Hyperfocus can cause serious issues, however, in every realm of life. Often overlooked is the way hyperfocus can warp self-esteem. Many people with ADHD who experience hyperfocus base their own expectations for themselves on the extraordinary way they behave during a hyperfocus. These expectations are unrealistic, but seem realistic to them because they periodically succeed in meeting those expectations.
The enormous gap between their spurts of hyperfocused, high-achieving behavior and their usual behavior can create great emotional distress and frustration as they struggle to understand why they can't manage to consistently maintain high-achieving behavior. They don't realize that their high-achieving behavior is abnormally high and totally unreasonable to maintain long-term.
Hyperfocus can also be detrimental to physical and financial health. It can lead to irregular eating and sleeping habits, which exacerbate ADHD symptoms. It can lead to potty training issues in children as they ignore the signal to go. It can contribute to impulse buys and hobby supply splurges or cause a person to ignore or give little attention to daily responsibilities like preparing dinner, completing homework, or finishing the laundry.
Relationships can also suffer when hyperfocus takes over. Spouses may get left to complete the tasks the person in hyperfocus failed to complete, friends may get ignored, kids' may feel slighted by their parent's lack of attention. When this happens, open communication, understanding, and love is vital on both sides to work through it.

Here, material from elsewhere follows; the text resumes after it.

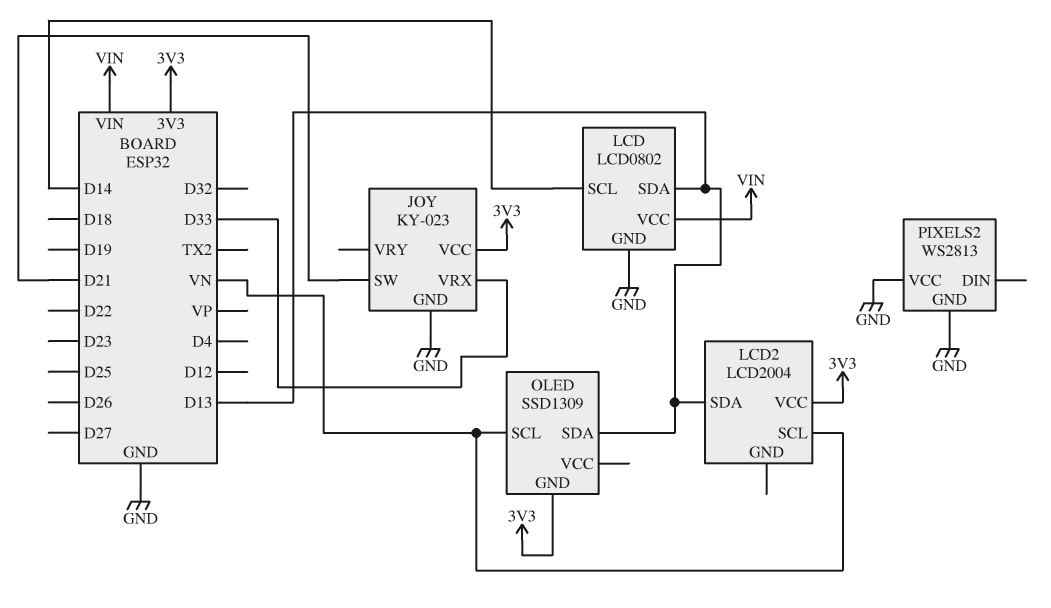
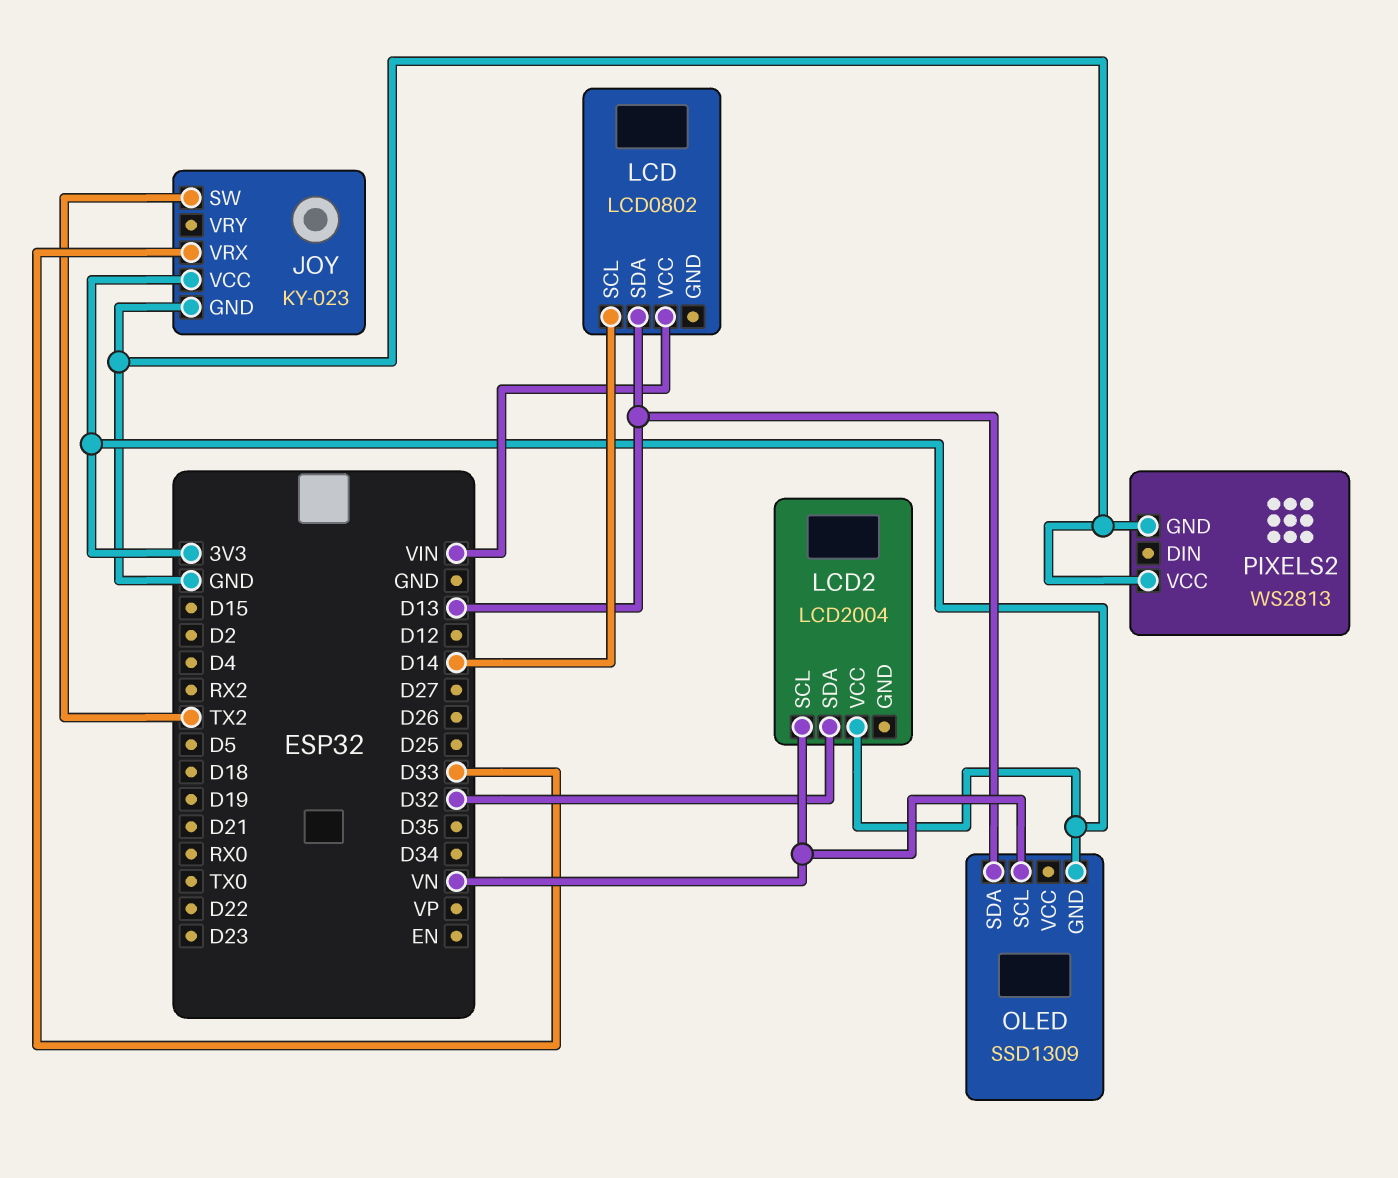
JOY pin SW: D21 -> TX2
LCD pin GND: GND -> none
LCD2 pin SDA: D13 -> D32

When a hyperfocus is over, the absurd endurance involved in maintaining intense focus for an extended amount of time takes its toll. The person may feel exhausted and unable to attend to their usual responsibilities. They may feel down or as if they've lost their feeling of purpose. They may feel incapable as their motivation and focus sharply drop off or ashamed for spending so much time on something, whether or not it was productive.
Can Hyperfocus Be Helped?
Medicine can significantly help with attention problems including hyperfocus. Additionally, the mere knowledge of hyperfocus and its characteristics can help a person realize what is happening and what caused it, which gives the individual insight into how to moderate their behavior, though it may still prove challenging. Understanding and support from loved ones can go far in helping a person deal with the negative aspects of this common ADHD symptom.